## Task description:
When the line containing "инов группы В (В" is found in the data below, copy it and each line after it through the line containing "matchs de Ligue", exactly and with no others.

## Records:
►
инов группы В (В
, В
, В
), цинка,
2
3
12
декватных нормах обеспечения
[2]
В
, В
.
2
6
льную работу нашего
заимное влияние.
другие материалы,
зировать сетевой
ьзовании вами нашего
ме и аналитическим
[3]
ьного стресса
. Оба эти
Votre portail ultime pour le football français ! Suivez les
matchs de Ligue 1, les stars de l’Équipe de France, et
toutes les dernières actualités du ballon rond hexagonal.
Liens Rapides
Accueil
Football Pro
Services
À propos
◄
►
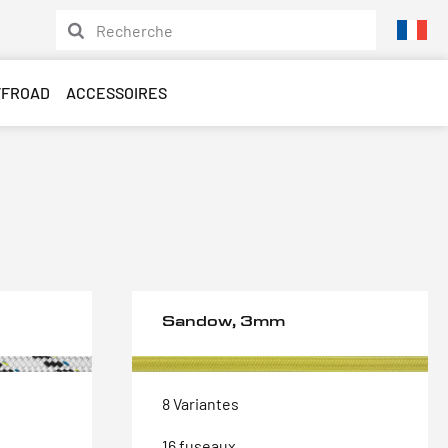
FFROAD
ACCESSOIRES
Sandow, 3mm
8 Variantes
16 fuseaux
◄
►
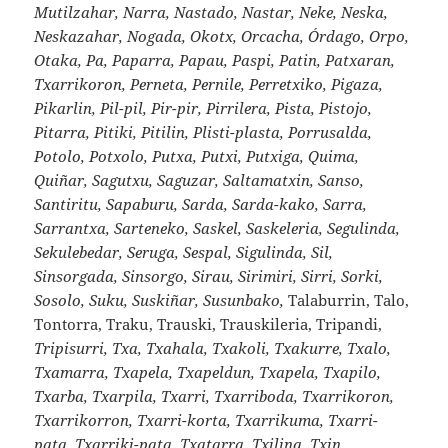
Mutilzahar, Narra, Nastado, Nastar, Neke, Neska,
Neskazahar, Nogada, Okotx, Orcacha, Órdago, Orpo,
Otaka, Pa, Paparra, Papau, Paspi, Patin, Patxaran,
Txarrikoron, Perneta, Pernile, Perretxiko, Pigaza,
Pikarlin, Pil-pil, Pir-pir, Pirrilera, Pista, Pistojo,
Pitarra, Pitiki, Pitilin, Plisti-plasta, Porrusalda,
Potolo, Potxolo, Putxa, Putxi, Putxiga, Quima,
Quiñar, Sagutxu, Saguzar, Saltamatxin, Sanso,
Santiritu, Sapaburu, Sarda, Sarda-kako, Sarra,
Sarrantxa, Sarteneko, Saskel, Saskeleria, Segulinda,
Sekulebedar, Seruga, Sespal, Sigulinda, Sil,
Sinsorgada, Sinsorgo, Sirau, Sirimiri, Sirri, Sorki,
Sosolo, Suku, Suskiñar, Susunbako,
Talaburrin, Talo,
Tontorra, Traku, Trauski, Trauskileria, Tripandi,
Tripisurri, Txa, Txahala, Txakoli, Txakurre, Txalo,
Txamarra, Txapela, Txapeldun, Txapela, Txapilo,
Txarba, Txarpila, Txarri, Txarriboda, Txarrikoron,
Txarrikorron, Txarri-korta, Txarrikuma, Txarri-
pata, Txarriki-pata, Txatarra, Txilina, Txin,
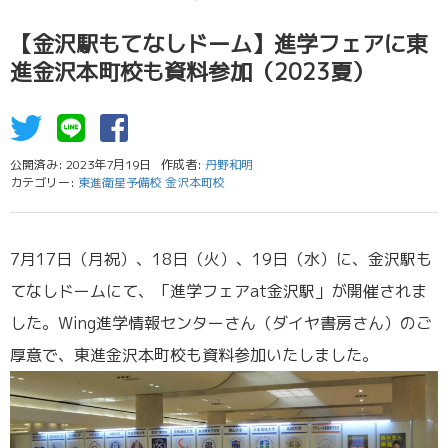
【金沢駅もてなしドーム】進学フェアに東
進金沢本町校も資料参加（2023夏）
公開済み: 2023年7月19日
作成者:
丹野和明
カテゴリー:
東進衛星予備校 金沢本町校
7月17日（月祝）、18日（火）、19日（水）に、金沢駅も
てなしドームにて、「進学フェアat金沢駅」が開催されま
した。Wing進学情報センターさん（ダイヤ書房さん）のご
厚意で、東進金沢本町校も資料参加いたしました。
◄
## Output:
инов группы В (В
, В
, В
), цинка,
2
3
12
декватных нормах обеспечения
[2]
В
, В
.
2
6
льную работу нашего
заимное влияние.
другие материалы,
зировать сетевой
ьзовании вами нашего
ме и аналитическим
[3]
ьного стресса
. Оба эти
Votre portail ultime pour le football français ! Suivez les
matchs de Ligue 1, les stars de l’Équipe de France, et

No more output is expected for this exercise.